Chart understanding data:

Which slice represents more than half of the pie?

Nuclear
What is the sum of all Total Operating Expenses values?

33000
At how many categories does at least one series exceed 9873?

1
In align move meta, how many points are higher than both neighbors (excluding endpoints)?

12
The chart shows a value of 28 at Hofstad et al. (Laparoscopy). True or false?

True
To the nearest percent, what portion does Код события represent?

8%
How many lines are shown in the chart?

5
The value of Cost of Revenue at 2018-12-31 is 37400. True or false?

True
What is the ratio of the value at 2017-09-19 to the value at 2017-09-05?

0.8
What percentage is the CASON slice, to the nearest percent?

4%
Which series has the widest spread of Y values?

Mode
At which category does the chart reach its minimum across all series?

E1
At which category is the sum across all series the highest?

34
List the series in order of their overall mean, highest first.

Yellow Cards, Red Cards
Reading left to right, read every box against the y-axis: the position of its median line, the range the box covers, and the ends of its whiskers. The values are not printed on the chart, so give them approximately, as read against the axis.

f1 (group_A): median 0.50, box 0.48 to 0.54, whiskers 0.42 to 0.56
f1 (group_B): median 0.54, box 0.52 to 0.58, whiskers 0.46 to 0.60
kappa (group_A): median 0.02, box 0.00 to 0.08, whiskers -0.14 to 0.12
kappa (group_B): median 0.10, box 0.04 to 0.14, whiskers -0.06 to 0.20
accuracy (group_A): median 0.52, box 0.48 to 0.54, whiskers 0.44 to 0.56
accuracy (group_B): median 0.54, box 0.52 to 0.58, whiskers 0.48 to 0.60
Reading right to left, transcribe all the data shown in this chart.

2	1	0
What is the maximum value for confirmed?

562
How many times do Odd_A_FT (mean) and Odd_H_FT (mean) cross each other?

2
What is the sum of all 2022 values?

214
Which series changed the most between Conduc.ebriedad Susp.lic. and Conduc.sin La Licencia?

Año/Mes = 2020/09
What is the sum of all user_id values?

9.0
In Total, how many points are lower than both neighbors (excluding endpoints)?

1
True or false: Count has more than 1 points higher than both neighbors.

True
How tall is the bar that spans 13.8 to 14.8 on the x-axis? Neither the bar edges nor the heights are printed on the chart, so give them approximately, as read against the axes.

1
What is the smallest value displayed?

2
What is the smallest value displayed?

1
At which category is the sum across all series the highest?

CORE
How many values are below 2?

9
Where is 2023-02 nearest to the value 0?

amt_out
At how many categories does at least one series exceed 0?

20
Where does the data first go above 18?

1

**Task description:**
Extract every line of the records above and reproduce each one verbatim, from the first record to the last.

**Exercise output:**
Which slice represents more than half of the pie?

Nuclear
What is the sum of all Total Operating Expenses values?

33000
At how many categories does at least one series exceed 9873?

1
In align move meta, how many points are higher than both neighbors (excluding endpoints)?

12
The chart shows a value of 28 at Hofstad et al. (Laparoscopy). True or false?

True
To the nearest percent, what portion does Код события represent?

8%
How many lines are shown in the chart?

5
The value of Cost of Revenue at 2018-12-31 is 37400. True or false?

True
What is the ratio of the value at 2017-09-19 to the value at 2017-09-05?

0.8
What percentage is the CASON slice, to the nearest percent?

4%
Which series has the widest spread of Y values?

Mode
At which category does the chart reach its minimum across all series?

E1
At which category is the sum across all series the highest?

34
List the series in order of their overall mean, highest first.

Yellow Cards, Red Cards
Reading left to right, read every box against the y-axis: the position of its median line, the range the box covers, and the ends of its whiskers. The values are not printed on the chart, so give them approximately, as read against the axis.

f1 (group_A): median 0.50, box 0.48 to 0.54, whiskers 0.42 to 0.56
f1 (group_B): median 0.54, box 0.52 to 0.58, whiskers 0.46 to 0.60
kappa (group_A): median 0.02, box 0.00 to 0.08, whiskers -0.14 to 0.12
kappa (group_B): median 0.10, box 0.04 to 0.14, whiskers -0.06 to 0.20
accuracy (group_A): median 0.52, box 0.48 to 0.54, whiskers 0.44 to 0.56
accuracy (group_B): median 0.54, box 0.52 to 0.58, whiskers 0.48 to 0.60
Reading right to left, transcribe all the data shown in this chart.

2	1	0
What is the maximum value for confirmed?

562
How many times do Odd_A_FT (mean) and Odd_H_FT (mean) cross each other?

2
What is the sum of all 2022 values?

214
Which series changed the most between Conduc.ebriedad Susp.lic. and Conduc.sin La Licencia?

Año/Mes = 2020/09
What is the sum of all user_id values?

9.0
In Total, how many points are lower than both neighbors (excluding endpoints)?

1
True or false: Count has more than 1 points higher than both neighbors.

True
How tall is the bar that spans 13.8 to 14.8 on the x-axis? Neither the bar edges nor the heights are printed on the chart, so give them approximately, as read against the axes.

1
What is the smallest value displayed?

2
What is the smallest value displayed?

1
At which category is the sum across all series the highest?

CORE
How many values are below 2?

9
Where is 2023-02 nearest to the value 0?

amt_out
At how many categories does at least one series exceed 0?

20
Where does the data first go above 18?

1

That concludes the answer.